1998 (11): John Elway, Broncos; Vinny Testaverde, Jets; Chris Chandler, Falcons; Randall Cunningham, Vikings

I'm as surprised as you are, but the quarterbacks of 1998 were incredible. They held the raw ANY/A record for 18 years until the 2016 foursome just beat it, and they each finished among the top five in ANY/A during this bizarre season. Elway was 38 and blessed with a dominant running game, requiring him to throw a mere 356 passes. Chandler averaged 9.6 yards per attempt, chucking it downfield in between Jamal Anderson carries and never again topped even 8 yards per pass. Testaverde set his passer rating record by nearly 13 points at 101.6; he would tear his Achilles in Week 1 the following year, lead the league in interceptions the following campaign, and then do the same thing four years later in Dallas at age 41. Cunningham led the league in ANY/A and was an absolute monster throwing to Cris Carter and the debuting Randy Moss, but it was his first season as a starter since the end of the 1994 campaign. It's fair to say, even given the ANY/A gap, that the 2016 group carried more weight.

Other measures also suggest that the class of 2016 would rate among the best of all time.
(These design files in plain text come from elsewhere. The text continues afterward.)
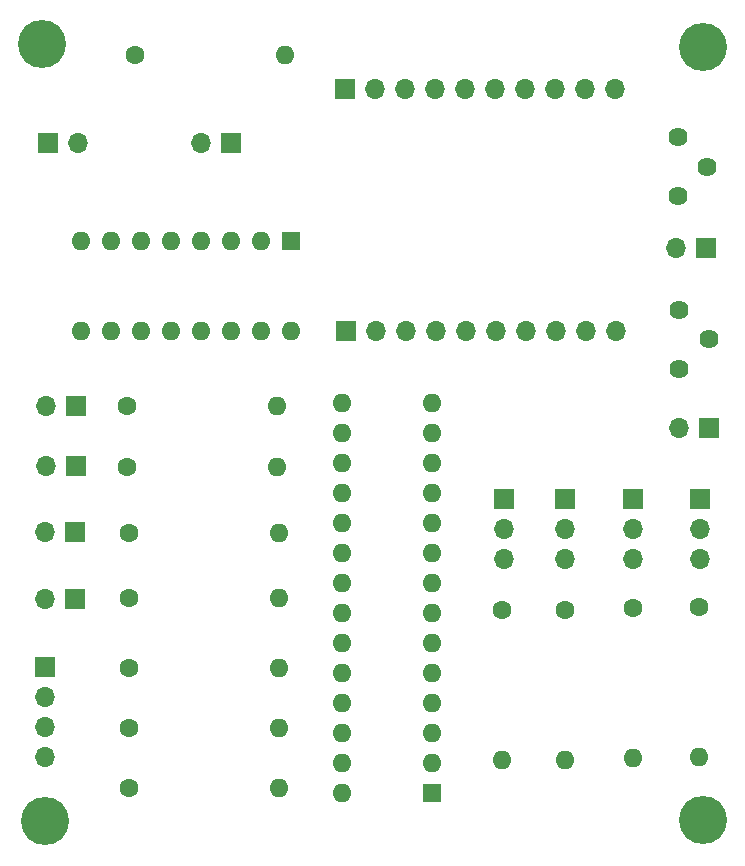
<source format=gbr>
G04 #@! TF.FileFunction,Soldermask,Bot*
%FSLAX46Y46*%
G04 Gerber Fmt 4.6, Leading zero omitted, Abs format (unit mm)*
G04 Created by KiCad (PCBNEW 4.0.6) date Fri Jul 14 14:02:12 2017*
%MOMM*%
%LPD*%
G01*
G04 APERTURE LIST*
%ADD10C,0.100000*%
%ADD11C,4.064000*%
%ADD12R,1.700000X1.700000*%
%ADD13O,1.700000X1.700000*%
%ADD14C,1.600000*%
%ADD15O,1.600000X1.600000*%
%ADD16C,1.620000*%
%ADD17R,1.600000X1.600000*%
G04 APERTURE END LIST*
D10*
D11*
X16510000Y-82042000D03*
X72263000Y-16510000D03*
X16256000Y-16256000D03*
D12*
X16764000Y-24638000D03*
D13*
X19304000Y-24638000D03*
D12*
X16510000Y-68961000D03*
D13*
X16510000Y-71501000D03*
X16510000Y-74041000D03*
X16510000Y-76581000D03*
D12*
X41910000Y-20066000D03*
D13*
X44450000Y-20066000D03*
X46990000Y-20066000D03*
X49530000Y-20066000D03*
X52070000Y-20066000D03*
X54610000Y-20066000D03*
X57150000Y-20066000D03*
X59690000Y-20066000D03*
X62230000Y-20066000D03*
X64770000Y-20066000D03*
D12*
X42037000Y-40513000D03*
D13*
X44577000Y-40513000D03*
X47117000Y-40513000D03*
X49657000Y-40513000D03*
X52197000Y-40513000D03*
X54737000Y-40513000D03*
X57277000Y-40513000D03*
X59817000Y-40513000D03*
X62357000Y-40513000D03*
X64897000Y-40513000D03*
D12*
X32258000Y-24638000D03*
D13*
X29718000Y-24638000D03*
D12*
X72517000Y-33528000D03*
D13*
X69977000Y-33528000D03*
D12*
X72771000Y-48768000D03*
D13*
X70231000Y-48768000D03*
D14*
X55245000Y-64135000D03*
D15*
X55245000Y-76835000D03*
D14*
X60579000Y-64135000D03*
D15*
X60579000Y-76835000D03*
D14*
X66294000Y-64008000D03*
D15*
X66294000Y-76708000D03*
D14*
X71882000Y-63881000D03*
D15*
X71882000Y-76581000D03*
D14*
X24130000Y-17145000D03*
D15*
X36830000Y-17145000D03*
D14*
X23622000Y-74168000D03*
D15*
X36322000Y-74168000D03*
D14*
X23622000Y-79248000D03*
D15*
X36322000Y-79248000D03*
D14*
X23622000Y-69088000D03*
D15*
X36322000Y-69088000D03*
D16*
X70104000Y-29130000D03*
X72604000Y-26630000D03*
X70104000Y-24130000D03*
X70231000Y-43735000D03*
X72731000Y-41235000D03*
X70231000Y-38735000D03*
D12*
X55372000Y-54737000D03*
D13*
X55372000Y-57277000D03*
X55372000Y-59817000D03*
D12*
X60579000Y-54737000D03*
D13*
X60579000Y-57277000D03*
X60579000Y-59817000D03*
D12*
X66294000Y-54737000D03*
D13*
X66294000Y-57277000D03*
X66294000Y-59817000D03*
D12*
X72009000Y-54737000D03*
D13*
X72009000Y-57277000D03*
X72009000Y-59817000D03*
D12*
X19177000Y-51943000D03*
D13*
X16637000Y-51943000D03*
D12*
X19050000Y-57531000D03*
D13*
X16510000Y-57531000D03*
D12*
X19050000Y-63246000D03*
D13*
X16510000Y-63246000D03*
D12*
X19177000Y-46863000D03*
D13*
X16637000Y-46863000D03*
D17*
X37338000Y-32893000D03*
D15*
X19558000Y-40513000D03*
X34798000Y-32893000D03*
X22098000Y-40513000D03*
X32258000Y-32893000D03*
X24638000Y-40513000D03*
X29718000Y-32893000D03*
X27178000Y-40513000D03*
X27178000Y-32893000D03*
X29718000Y-40513000D03*
X24638000Y-32893000D03*
X32258000Y-40513000D03*
X22098000Y-32893000D03*
X34798000Y-40513000D03*
X19558000Y-32893000D03*
X37338000Y-40513000D03*
D17*
X49276000Y-79629000D03*
D15*
X41656000Y-46609000D03*
X49276000Y-77089000D03*
X41656000Y-49149000D03*
X49276000Y-74549000D03*
X41656000Y-51689000D03*
X49276000Y-72009000D03*
X41656000Y-54229000D03*
X49276000Y-69469000D03*
X41656000Y-56769000D03*
X49276000Y-66929000D03*
X41656000Y-59309000D03*
X49276000Y-64389000D03*
X41656000Y-61849000D03*
X49276000Y-61849000D03*
X41656000Y-64389000D03*
X49276000Y-59309000D03*
X41656000Y-66929000D03*
X49276000Y-56769000D03*
X41656000Y-69469000D03*
X49276000Y-54229000D03*
X41656000Y-72009000D03*
X49276000Y-51689000D03*
X41656000Y-74549000D03*
X49276000Y-49149000D03*
X41656000Y-77089000D03*
X49276000Y-46609000D03*
X41656000Y-79629000D03*
D14*
X23495000Y-52070000D03*
D15*
X36195000Y-52070000D03*
D14*
X23622000Y-57658000D03*
D15*
X36322000Y-57658000D03*
D14*
X23622000Y-63119000D03*
D15*
X36322000Y-63119000D03*
D14*
X23495000Y-46863000D03*
D15*
X36195000Y-46863000D03*
D11*
X72263000Y-81915000D03*
M02*

</source>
These seven quarterbacks have combined for four MVP awards, with Brady and Rodgers having garnered two each. Assuming one of Brady, Rodgers or Ryan win the award this year, these four passers will have a combined five MVP trophies before they hit the field on Super Bowl Sunday. That's topped by only four other seasons: 1997 (six awards), 2009 and 2013 (seven awards), and last year, which sent eight MVP awards to the final four with Peyton Manning, Brady, Cam Newton?and Carson Palmer. The presence of Brady, Roethlisberger and Rodgers adds seven Super Bowl wins to the mix, more than any final foursome in league history.

As always, with things like this, it's a matter of preference. Because it's still unclear whether Ryan will be a Hall of Famer in the long run, and the 1993 season featured a limited Montana, I would go with the four surefire Hall of Famers from the 1992 playoffs. Once in 24 years might not be the best ever, but it sure seems pretty remarkable to me.